Johnson Tsang’s Under the Skin fromĀ his Lucid Dream series (2018) captures my feelings in this very moment right now on the 4th of June 2023, a full moon this morning. Its called a Strawberry Moon but my walk took me down into the wooded cemetery on the shores of the sea and not past the supermarket as it usually does, where, I hear, strawberries are going for just 1.99.
When I felt the urge to sit down and listen for the music of my keyboard after a comparatively longish break of two weeks, I thought I’d look for a Gramsci quote because this full moon felt like it might be a time of monsters as new worlds struggled to be born inside my head. The pivot or the threshold moment occurred on June 1st, in the early evening. I received news that should have had me downcast but instead – suddenly – I felt a spurt of liberation and release. My year was now my own even though only half of it remains and we’re here, almost at MidSummer’s Day, a time for bonfires at the seaside at sunset.
By some strange chance or circumstance, I sat back to feel my way through this unusual sensation and went to close my eyes and let it sink in so that I could taste it. It felt deep. Some unclicked gear had at last fallen into place, softly, silently, with a muted thud of a padded piano key rather than a thump.
Then, within my mind’s eye, I looked up and out and around me. My vision was back.
I could see time stretch into the vanishing point at the horizon – it was the rest of this year and months beyond. I could “see” again, as I’ve always called this inner eye of mine, not even realizing it had been missing from my perception for the past few years. I call it my ‘long term’ vision or perspective, hence the reason for naming this blog back in 2005.
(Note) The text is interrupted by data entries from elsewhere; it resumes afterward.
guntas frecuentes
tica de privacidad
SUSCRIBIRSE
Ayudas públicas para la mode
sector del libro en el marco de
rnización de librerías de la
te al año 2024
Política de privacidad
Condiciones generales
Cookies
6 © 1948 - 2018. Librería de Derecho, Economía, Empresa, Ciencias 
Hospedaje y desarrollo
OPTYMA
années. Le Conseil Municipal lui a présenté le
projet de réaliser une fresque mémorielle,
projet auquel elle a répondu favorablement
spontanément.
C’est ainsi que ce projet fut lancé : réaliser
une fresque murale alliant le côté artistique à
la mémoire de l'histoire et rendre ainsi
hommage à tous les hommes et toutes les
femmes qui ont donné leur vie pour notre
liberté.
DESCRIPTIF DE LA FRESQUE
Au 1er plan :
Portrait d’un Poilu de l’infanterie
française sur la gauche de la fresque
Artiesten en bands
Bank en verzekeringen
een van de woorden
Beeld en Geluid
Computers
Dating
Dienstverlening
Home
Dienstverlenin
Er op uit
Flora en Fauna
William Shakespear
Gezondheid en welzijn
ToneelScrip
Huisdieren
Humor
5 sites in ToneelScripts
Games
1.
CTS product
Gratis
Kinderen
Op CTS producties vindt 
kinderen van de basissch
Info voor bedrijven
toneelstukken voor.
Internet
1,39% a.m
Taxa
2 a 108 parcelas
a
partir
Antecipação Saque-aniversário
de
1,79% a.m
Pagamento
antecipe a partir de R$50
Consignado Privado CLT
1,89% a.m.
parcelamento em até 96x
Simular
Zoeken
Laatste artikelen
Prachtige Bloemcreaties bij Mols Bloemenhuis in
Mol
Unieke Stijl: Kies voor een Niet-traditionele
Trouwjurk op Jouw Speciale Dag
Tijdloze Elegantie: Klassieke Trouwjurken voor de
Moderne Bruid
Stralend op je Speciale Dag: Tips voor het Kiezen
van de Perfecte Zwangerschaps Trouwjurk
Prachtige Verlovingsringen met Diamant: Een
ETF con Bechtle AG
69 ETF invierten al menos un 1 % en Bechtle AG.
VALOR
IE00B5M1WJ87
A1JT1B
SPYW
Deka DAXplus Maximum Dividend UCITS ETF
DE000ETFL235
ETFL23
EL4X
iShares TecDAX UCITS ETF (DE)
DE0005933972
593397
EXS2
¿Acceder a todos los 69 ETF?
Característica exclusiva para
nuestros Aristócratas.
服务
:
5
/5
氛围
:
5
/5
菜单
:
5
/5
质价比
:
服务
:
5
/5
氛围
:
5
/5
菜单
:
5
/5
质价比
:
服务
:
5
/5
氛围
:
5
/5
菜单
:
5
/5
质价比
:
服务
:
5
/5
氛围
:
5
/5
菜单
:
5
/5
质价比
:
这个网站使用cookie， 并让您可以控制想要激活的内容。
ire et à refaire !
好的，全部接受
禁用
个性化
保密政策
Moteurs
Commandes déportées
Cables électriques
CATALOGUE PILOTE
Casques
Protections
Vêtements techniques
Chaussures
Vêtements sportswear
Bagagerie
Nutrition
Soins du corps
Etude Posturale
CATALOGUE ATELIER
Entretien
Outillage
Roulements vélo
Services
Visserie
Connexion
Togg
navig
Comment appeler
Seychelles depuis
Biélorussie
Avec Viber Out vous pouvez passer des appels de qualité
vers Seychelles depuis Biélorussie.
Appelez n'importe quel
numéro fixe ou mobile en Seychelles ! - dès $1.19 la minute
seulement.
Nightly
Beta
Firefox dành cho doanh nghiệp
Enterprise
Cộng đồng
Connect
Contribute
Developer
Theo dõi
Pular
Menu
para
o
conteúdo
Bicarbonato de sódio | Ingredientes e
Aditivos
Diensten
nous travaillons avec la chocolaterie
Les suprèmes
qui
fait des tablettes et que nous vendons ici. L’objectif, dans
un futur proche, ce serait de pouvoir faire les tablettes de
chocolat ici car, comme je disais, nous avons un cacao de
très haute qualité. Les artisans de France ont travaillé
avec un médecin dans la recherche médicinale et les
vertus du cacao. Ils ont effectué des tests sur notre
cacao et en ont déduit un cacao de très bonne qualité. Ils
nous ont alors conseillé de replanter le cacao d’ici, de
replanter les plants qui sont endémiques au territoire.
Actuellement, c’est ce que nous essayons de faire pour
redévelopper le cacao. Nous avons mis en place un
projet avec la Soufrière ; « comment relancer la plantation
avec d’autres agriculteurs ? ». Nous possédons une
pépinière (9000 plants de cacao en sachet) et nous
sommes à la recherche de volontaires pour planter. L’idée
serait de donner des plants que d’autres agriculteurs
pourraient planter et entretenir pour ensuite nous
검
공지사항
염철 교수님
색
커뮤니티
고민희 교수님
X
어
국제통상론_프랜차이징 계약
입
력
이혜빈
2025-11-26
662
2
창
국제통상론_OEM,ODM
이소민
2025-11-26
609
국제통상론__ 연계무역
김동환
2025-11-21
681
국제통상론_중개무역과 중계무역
I can see complex project plans stretch out in time and space and discern how every moving part fits within each other – all in harmonious motion towards the end point goal.
I can see patterns and weak signals and trace their threads weaving together into tangible manifestations or outcomes.
I can zoom in and out and pan from what a client of mine called “the 80,000 foot point of view” – all within my mind’s eye, watching data points coalesce together and come apart, as though they were blips in some metaphorical Game of Life.
I think it shut down somewhere in the pandemic year of 2020 after the excitement of the first wave had passed and the days turned to sameness within the confines of our little rooms and closed spaces.
Time shrank down into the singular moments of the 24 hour days and life began to take on a Groundhog day kind of routine. The clicking gear falling, finally, into place was one that had been held in stasis for the past three years – the pandemic era as I call it.
In October 2020, I remember writing it out somewhere that I forecast things would remain volatile and uncertain for the next 3 to 4 years. I do not know if the wider world is emerging from the complexities of this era – that is a post I’m fermenting for another day. What I do know is that the pandemic era is over for me and I have emerged, out on the other side.
Yet, Tsang’s sculpture feels just right in this very moment because the words are not yet there for me to write.
All I’ll say is that I’m now back in business, and available for work and projects.
I transferred to part-time studies this year. Given I cleared my midterm review a year ago, I can easily work fulltime again and complete the remaining requirements within the allotted timespan.
It feels very right to publish on my blog today. So here it is – an unpolished draft taht I’m sure could do with a few revisions but this summer’s not for study.